This one had waited until Rafe was headed out of the country on a little unofficial business for the government and then reeled in her catch. Stuart Montgomery Grainger III. Old family, new money. Gullible Grainger, green as his daddy’s billions. Rafe had dared hope that, with a college degree and a brand-new teaching job waiting for him, his half brother might have matured enough to be let off the leash. The lady had outsmarted him. She’d sprung her trap before any of the family had had a chance to check her out. Not that anyone besides Rafe would even bother, unless it was Stu’s father’s lawyers.

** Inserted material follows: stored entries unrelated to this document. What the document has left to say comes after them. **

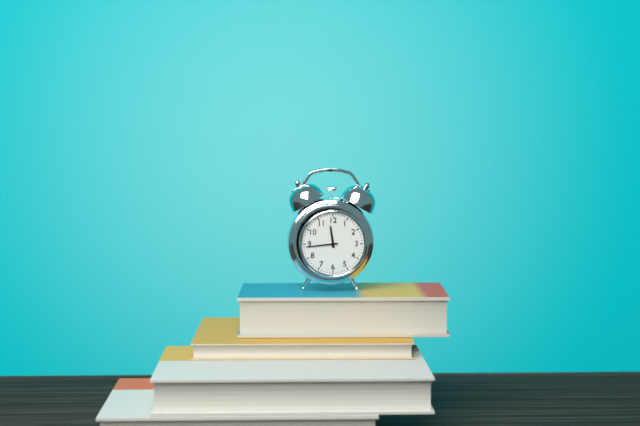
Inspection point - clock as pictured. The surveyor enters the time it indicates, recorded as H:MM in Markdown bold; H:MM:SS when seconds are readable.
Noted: **11:44**
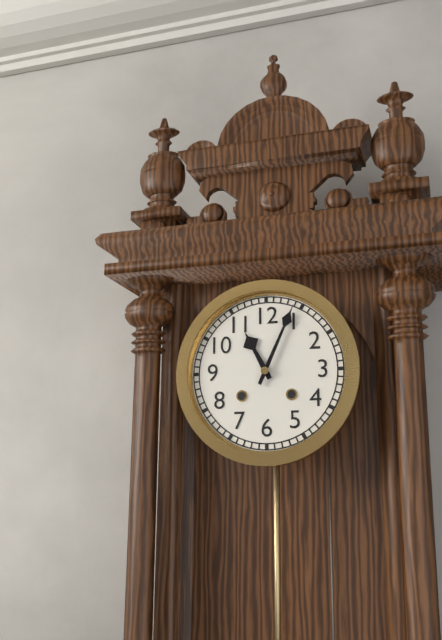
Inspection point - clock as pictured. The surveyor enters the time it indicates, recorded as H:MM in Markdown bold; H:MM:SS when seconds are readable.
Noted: **11:04**
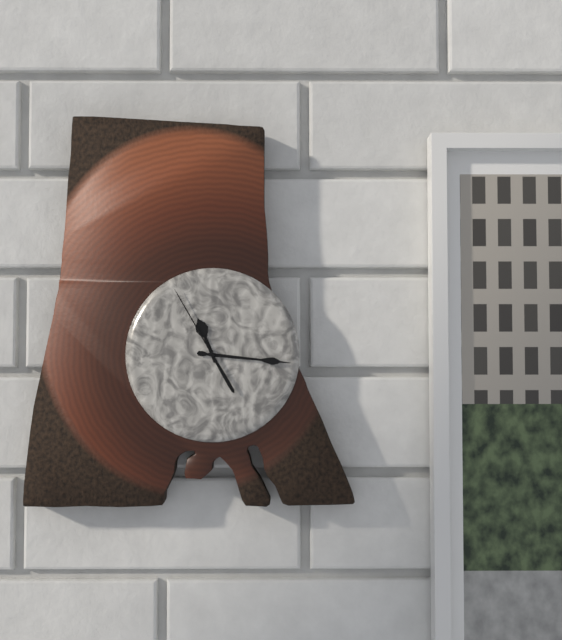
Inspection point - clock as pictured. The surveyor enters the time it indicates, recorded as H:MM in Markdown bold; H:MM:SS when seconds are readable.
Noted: **11:16:55**
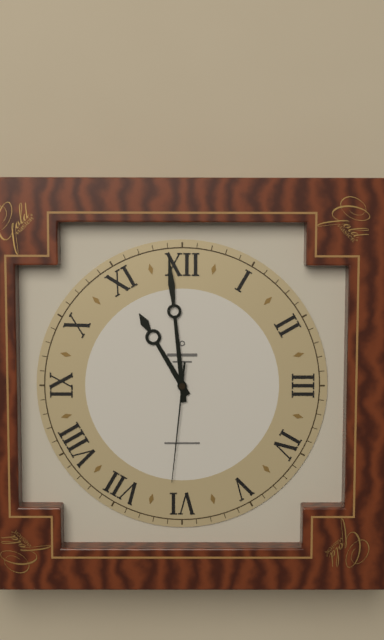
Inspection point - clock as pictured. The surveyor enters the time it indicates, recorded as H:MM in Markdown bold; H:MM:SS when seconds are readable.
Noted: **10:59:31**
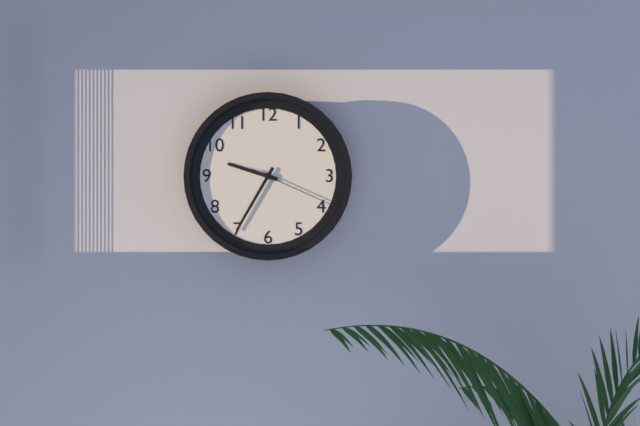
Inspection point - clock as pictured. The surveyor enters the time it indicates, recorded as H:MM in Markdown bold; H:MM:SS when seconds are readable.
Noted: **9:35:19**
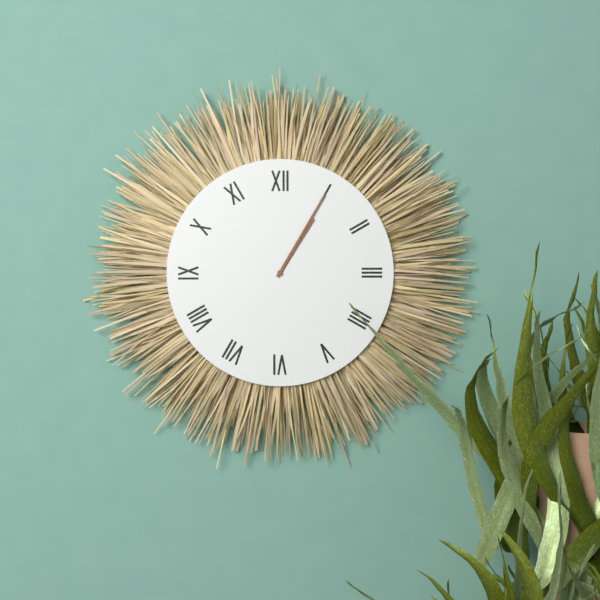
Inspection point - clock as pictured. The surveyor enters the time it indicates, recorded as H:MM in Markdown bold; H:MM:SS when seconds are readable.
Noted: **1:05**
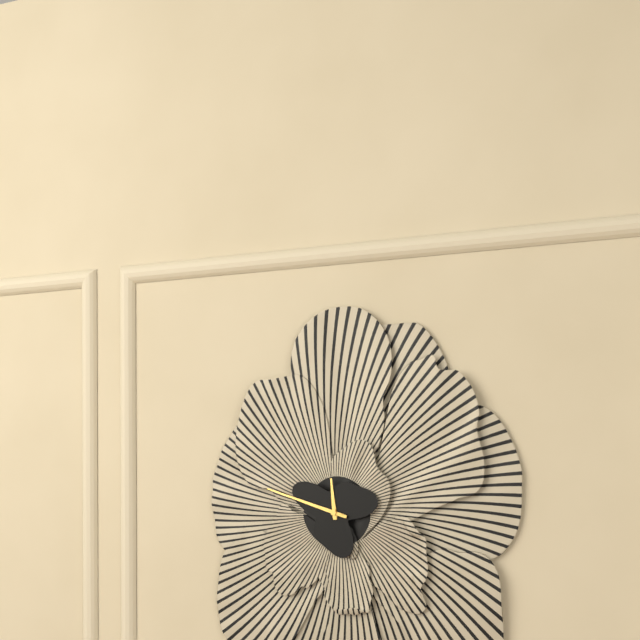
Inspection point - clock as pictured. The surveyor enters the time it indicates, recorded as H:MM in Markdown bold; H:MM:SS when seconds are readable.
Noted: **11:48**
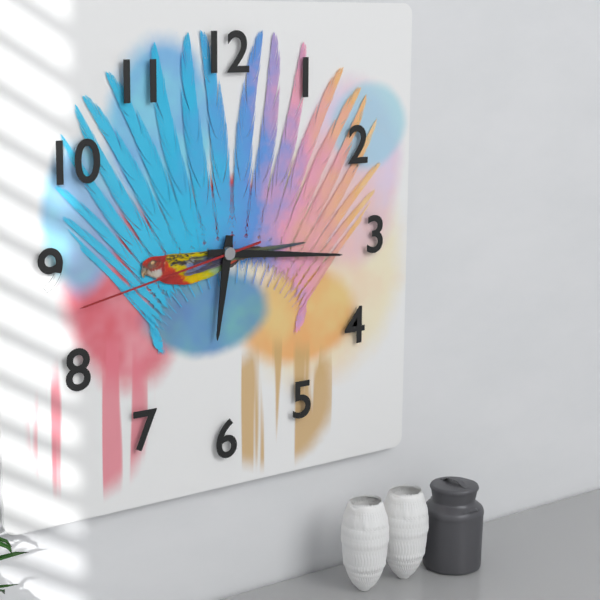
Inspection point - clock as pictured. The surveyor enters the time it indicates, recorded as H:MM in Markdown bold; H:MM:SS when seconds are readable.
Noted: **6:16:43**
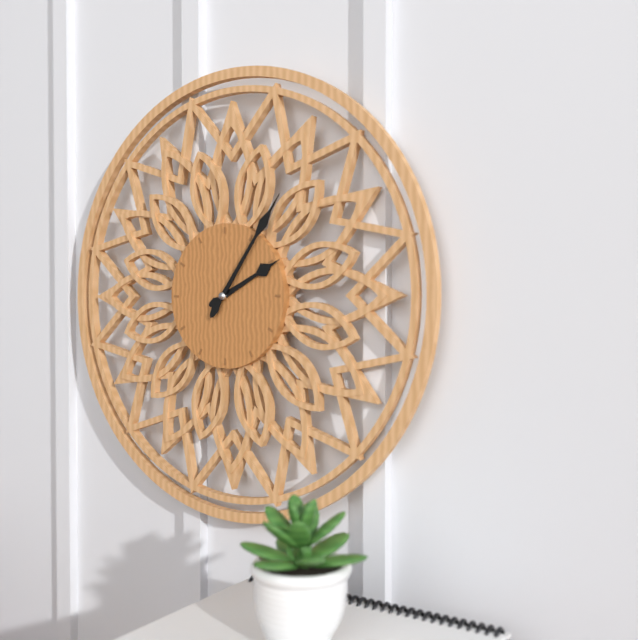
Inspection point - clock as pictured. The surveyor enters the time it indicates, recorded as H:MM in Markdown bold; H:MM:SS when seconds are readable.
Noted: **2:06**
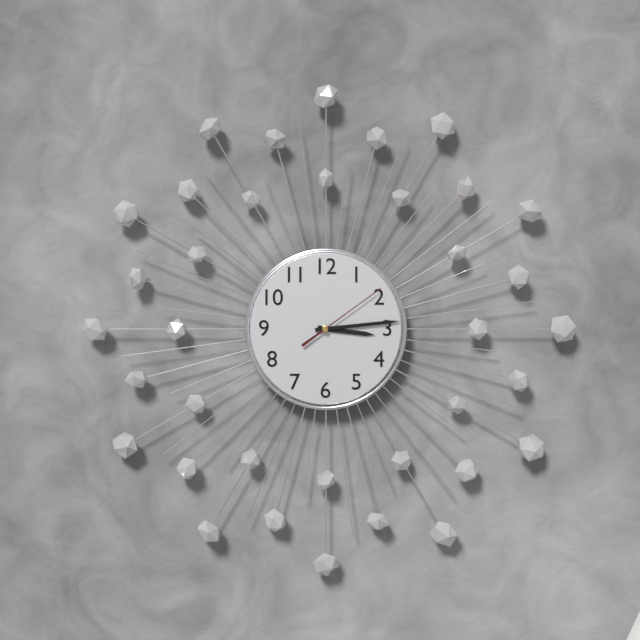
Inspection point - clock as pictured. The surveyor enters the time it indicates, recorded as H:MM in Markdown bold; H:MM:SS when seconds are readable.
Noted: **3:14:09**
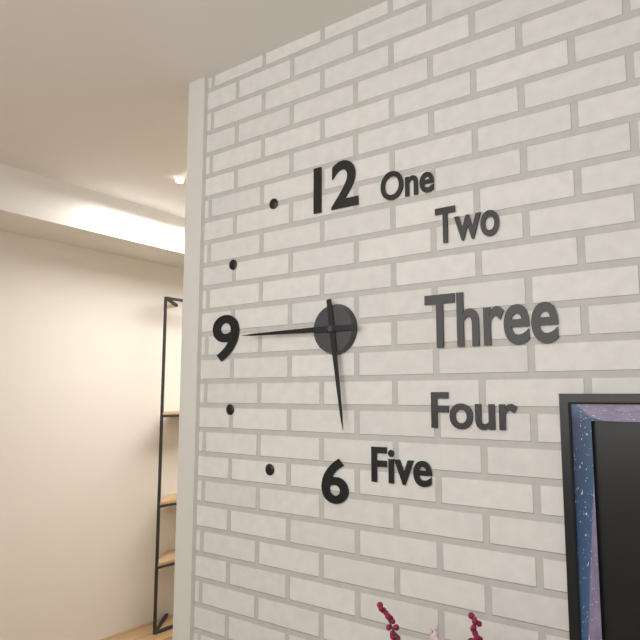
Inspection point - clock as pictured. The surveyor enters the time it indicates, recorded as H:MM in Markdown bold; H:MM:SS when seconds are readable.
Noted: **5:45**
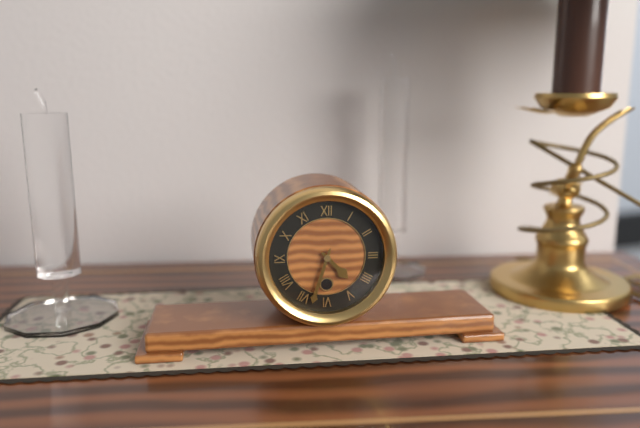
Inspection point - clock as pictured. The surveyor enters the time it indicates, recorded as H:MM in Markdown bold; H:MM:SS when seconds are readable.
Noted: **4:33**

Ten years ago Rafe’s mother had dropped in out of the blue with a scared, resentful fifteen-year-old in tow and announced that as the two of them were half brothers, it was time they got to know one another. To say Rafe was appalled would be an understatement. The only thing that had kept him from flat-out refusing was the fact that the kid obviously felt the same way. Rafe could remember all too well how he’d felt at that age, being shunted between summer camp and boarding school so as not to cramp his mother’s lifestyle.

They’d spent the next five years getting to know each other, with Rafe trying his damnedest to instill a few survival instincts in a kid who hadn’t a clue.

Evidently he hadn’t succeeded. Those wedding pictures that had been waiting when he’d finally made it back to the States had pretty much told the story. Gorgeous bride wearing a knock-out gown, grinning groom wearing cake on his face. The kid still looked about fifteen. You had to wonder if the bride would have been so determined to tie the knot if his name had been Joe Jones instead of S. M. Grainger III of the shipping and banking Graingers.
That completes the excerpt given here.